Résultat: la tribune paraît dans un grand quotidien national alors que son initiateur a pris acte de sa brouille idéologique avec le mouvement présidentiel.
"On s’est fait instrumentaliser par Orphelin. Ce n’est pas la même chose de soutenir la tribune d’un collègue que d’un député en dissidence. C’est la dernière fois que je le soutiens", s'est plaint l'un des signataires auprès de BFMTV.
"On est au milieu du guet"
Au-delà du cas spécifique du député proche de Nicolas Hulot, il y a les profondes divergences de vue sur l'opportunité d'une taxe carbone. À tout le moins, du fait d'en parler un mois avant que ne prenne fin le grand débat national. Un souci de temporalité pointé du doigt par le député de Charente Thomas Mesnier sur La Chaîne parlementaire.
"C'est trop tôt. Si le grand débat débouche sur une convergence pour prendre une nouvelle mesure de ce type, pourquoi pas, mais là on est au milieu du guet. Et je n'ai pas l'impression qu'il y a une appétence particulière pour la taxe carbone", ironise auprès de BFMTV.com Jean-Baptiste Djebbari, porte-parole du groupe LaREM au palais Bourbon.
Le député de la Haute-Vienne rappelle néanmoins que la suppression de la hausse de la taxe carbone pour l'année 2019 va, de fait, générer un manque à gagner de plusieurs milliards d'euros pour les finances publiques.
Des signataires "missionnés par Bercy"
"C'est idiot, c'est à contre-temps; ces députés veulent seulement exister", fustigeait ce matin un élu LaREM auprès de BFMTV.
"Ce n'est ni la bonne méthode, ni le bon timing. C'est la mèche qui allume le feu, donc soit on est rationnel et on voit ce qui peut vraiment fonctionner, soit on panique en se disant 'merde, on n'en fait pas assez par rapport à ce qui se fait à l'étranger'", résume un autre auprès de BFMTV.com.
D'après cette source, les députés signataires ont été entraînés à la fois par ceux qu'il qualifie d'"écolos naïfs" et par les agents du ministère des Finances:
"Parmi les signataires, il y en a qui sont missionnés par Bercy.
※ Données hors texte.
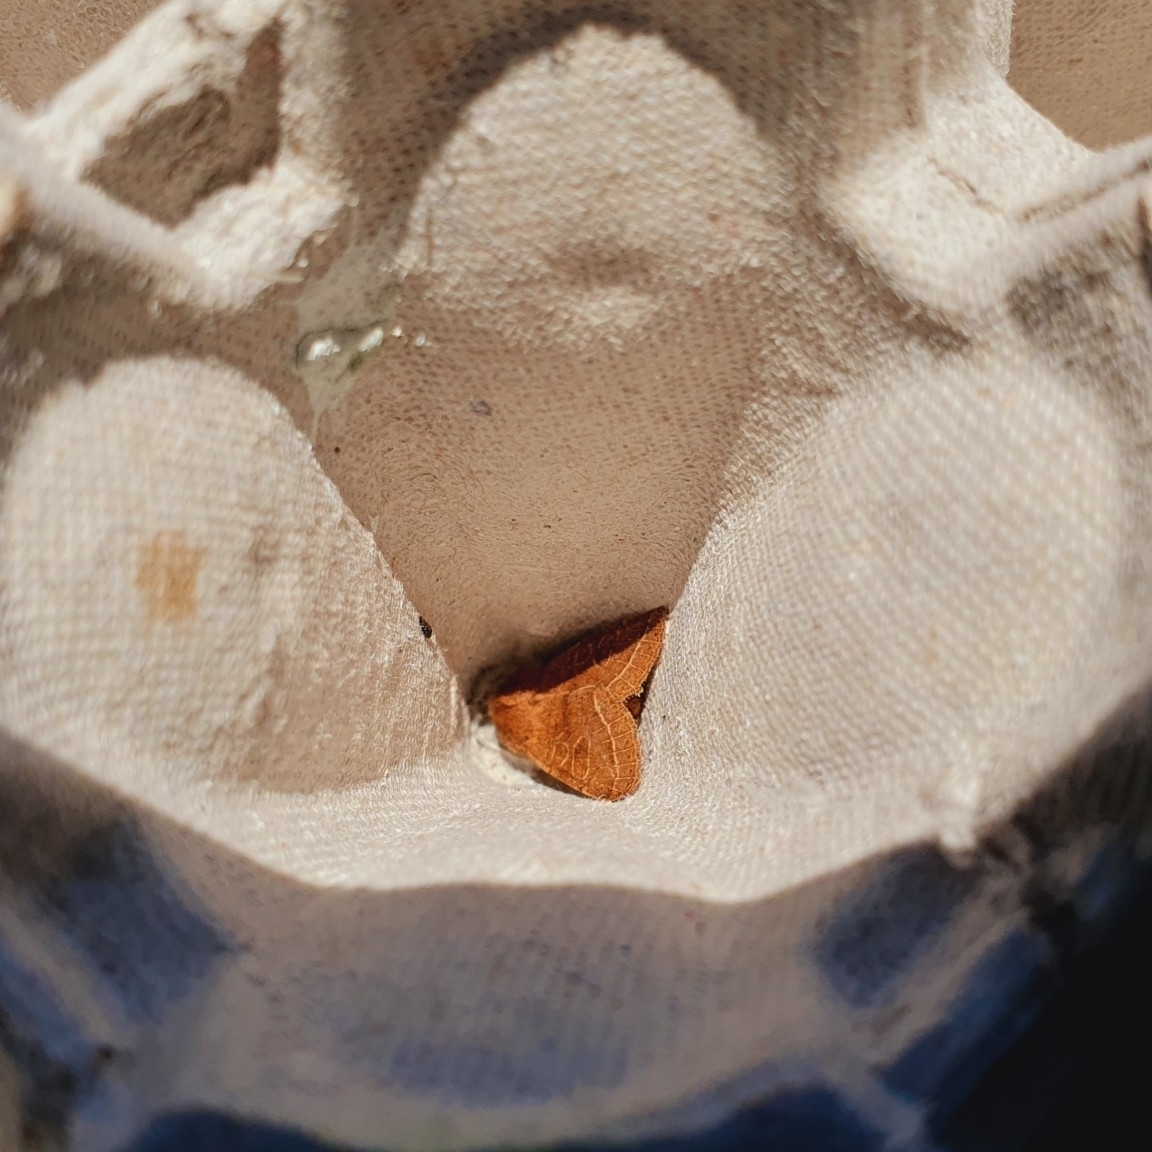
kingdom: Animalia
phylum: Arthropoda
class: Insecta
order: Lepidoptera
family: Noctuidae
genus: Orthosia
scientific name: Orthosia cerasi
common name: Common quaker
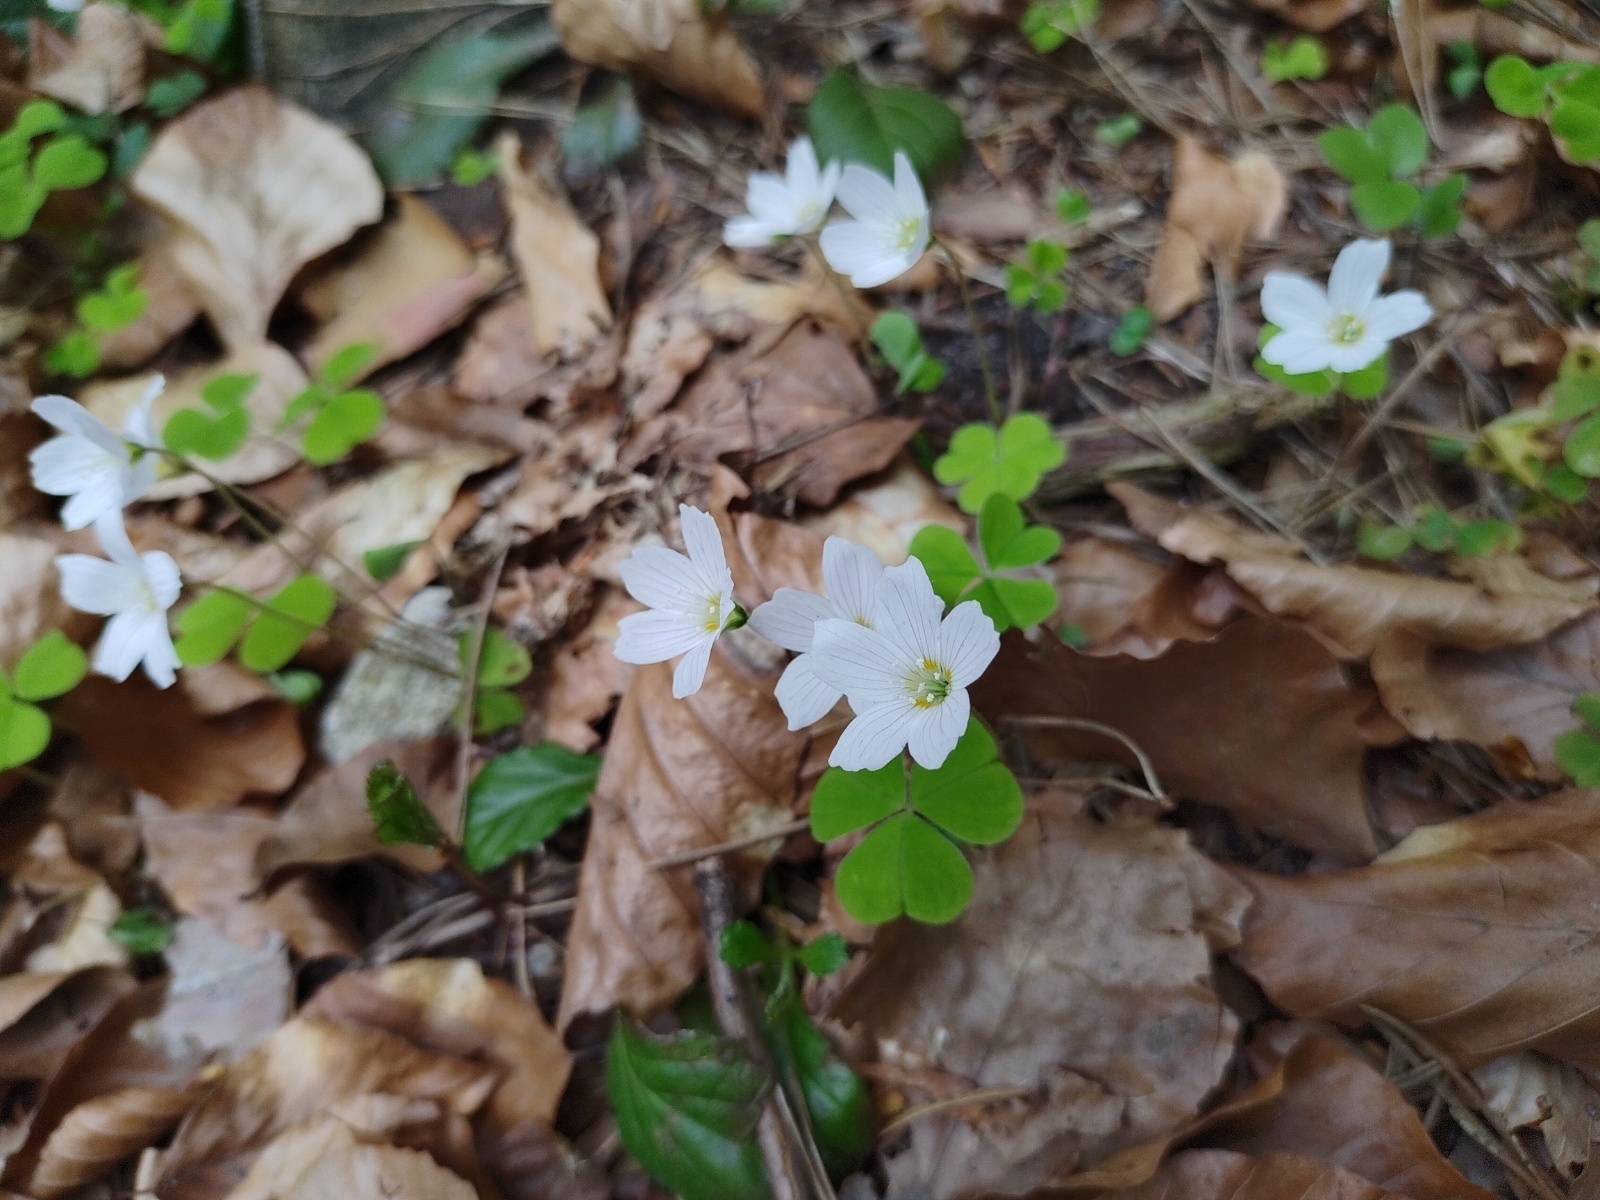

Parce que Bercy flippe à l'idée de devoir combler les trous, et se raccroche à la matière fiscale."
Une autre députée, agacée par le texte publié par Le Figaro, souffle: "Le moment n'est pas à la décision mais au dialogue. Et puis ce n'est pas une taxe qui va changer la donne, il faut recréer tout un écosystème."
"Il faudra passer par une réflexion sur ce sujet"
Jean-Baptiste Moreau, député LaREM de la Creuse soucieux de répondre aux attentes et inquiétudes des Français ruraux, tient à ce qu'un tel impôt soit "juste". S'il n'a pas signé la tribune, il n'y est pas hostile par principe.
"Il faut imaginer des compensations, que chacun paie selon ses moyens. Car taxe carbone ou pas, le prix des énergies fossiles va augmenter de manière exponentielle dans les années à venir. Donc quoi qu'il arrive, il faudra en passer par une réflexion sur ce sujet, sans pour autant rétablir une fiscalité verte telle qu'on le faisait auparavant", explique cet élu proche de l'exécutif.
C'est cette position qu'a plus ou moins défendue le porte-parole du gouvernement Benjamin Griveaux, interrogé sur une hypothétique "nouvelle mouture" de la taxe carbone. Le but de l'exécutif: faire en sorte que la transition écologique ne soit "pas l'ennemie de ceux qui ont des kilomètres à faire chaque jour pour pouvoir exercer leur métier". "Nous ne sortirons pas d'une crise qui a débuté par un impôt supplémentaire en en créant un nouveau", a-t-il ensuite précisé. Débat clos?